Focada nas almofadas decorativas e artigos de mesa produzidos em jacquard gobelino, a Emme tem vindo a expandir a sua oferta para se adaptar às particularidades dos seus clientes, dispersos um pouco por todo o mundo.

Pedro Gomes e Belinda Ferreira

Fundada em 2009 direcionada para o mercado do souvenir português, a empresa – registada como Padrão Xadrez, mas conhecida pela marca Emme – encontrou no jacquard gobelino o seu mercado. «Estabelecemos uma parceria com uma empresa espanhola, que é neste momento a nossa única fornecedora – tem, inclusive máquinas que só trabalham para nós. Não existe em Portugal ninguém que tenha capacidade de produzir este tipo de tecido, jacquard gobelino, que é o que durante muito tempo os belgas chamavam de tapeçaria. Os belgas eram os especialistas a fazer isto, só que fazem em 100% algodão e praticamente só para museus. Começámos a escolher alguns desenhos e a experimentar no mercado nacional, só que é um artigo muito caro para o mercado nacional. Por isso, em 2015 decidimos vir a primeira vez à Heimtextil», conta Belinda Ferreira, que lidera a empresa juntamente com o marido, Pedro Gomes. «E a primeira pessoa que se sentou, abriu o livro de encomendas», acrescenta.

Essa presença, e as outras consequentes, abriram clientes como a Inditex ou a TJ Maxx, nos EUA. O mercado nacional tem também importância, sobretudo na época de Natal. «Começou a ter um boom», assinala Belinda Ferreira.

Outras épocas festivas têm ganho preponderância, da Páscoa à época das colheitas. «Começámos a ter tantos pedidos que acabámos por ceder e lançar coleções de Páscoa», indica Belinda Ferreira. Um cliente americano propôs agora o desenvolvimento de uma coleção para o Halloween. «Nunca fizemos nada, vamos tentar fazer agora», desvenda.

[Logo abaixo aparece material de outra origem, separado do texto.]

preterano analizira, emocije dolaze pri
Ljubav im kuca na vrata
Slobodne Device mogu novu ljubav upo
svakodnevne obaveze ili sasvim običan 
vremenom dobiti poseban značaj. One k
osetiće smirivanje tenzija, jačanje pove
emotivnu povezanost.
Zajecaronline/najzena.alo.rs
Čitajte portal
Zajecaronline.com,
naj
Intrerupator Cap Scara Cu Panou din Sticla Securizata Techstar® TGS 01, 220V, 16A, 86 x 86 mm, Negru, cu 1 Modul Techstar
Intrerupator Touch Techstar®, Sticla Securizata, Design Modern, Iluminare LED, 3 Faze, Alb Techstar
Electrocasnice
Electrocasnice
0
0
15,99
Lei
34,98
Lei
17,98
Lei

Os artigos, que se posicionam na gama média-alta, são desenhados em Portugal, a tela é feita em Espanha e regressa à Emme para a confeção, feita internamente ou em subcontratados na região norte. Têm igualmente preocupações sustentáveis, com a preferência por algodão BCI e poliéster reciclado. «Isso é valor acrescentado. Neste momento até já é impossível trabalhar com algumas cadeias se não se apresentarem estas certificações», reconhece Belinda Ferreira.

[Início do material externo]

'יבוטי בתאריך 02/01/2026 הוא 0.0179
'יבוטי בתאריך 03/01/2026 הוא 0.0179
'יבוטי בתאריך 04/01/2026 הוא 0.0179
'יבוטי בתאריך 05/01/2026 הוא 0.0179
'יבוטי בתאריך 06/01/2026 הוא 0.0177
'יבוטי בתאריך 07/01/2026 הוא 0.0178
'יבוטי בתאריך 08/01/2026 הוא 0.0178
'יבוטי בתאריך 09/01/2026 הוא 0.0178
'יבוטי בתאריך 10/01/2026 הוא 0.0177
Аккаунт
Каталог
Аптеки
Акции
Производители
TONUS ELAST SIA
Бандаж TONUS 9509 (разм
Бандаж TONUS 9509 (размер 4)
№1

No total, a empresa vende para 26 mercados, de Espanha ao Japão e EUA. «Temos a vantagem de não depender de um mercado. Quando notamos que um está mais em baixo, há sempre outro que vai compensando», refere.

A flexibilidade é também uma vantagem competitiva que tem permitido navegar tempos mais difíceis. «Como não temos a obrigatoriedade de encher contentores, os nossos clientes às vezes compram quantidades pequenas, de apenas 100 peças, por exemplo. Felizmente nunca houve ninguém que não tivesse triplicado e quadruplicado a encomenda durante o ano. Baixámos as quantidades para fazermos uma gestão mais inteligente», salienta Belinda Ferreira.

Tudo isso permitiu à Emme ter «um ano bom» em 2023, com um volume de negócios que rondou os 2 milhões de euros, depois de um 2022 «excecional», realça Pedro Gomes. «2023 foi o segundo melhor ano de sempre», acrescenta, dando conta que «o último trimestre do ano passado foi o melhor trimestre de sempre e este janeiro será o melhor janeiro de sempre», graças a vários projetos novos com clientes americanos e japoneses. «O ano passado foi um ano menos bom, porque esses países não vieram. E, quer queiramos, quer não, são o motor para muitas empresas, porque são os que colocam efetivamente encomendas em volume. As pequenas quantidades deles são muito expressivas para nós. E este ano eles vieram», resume Belinda Ferreira.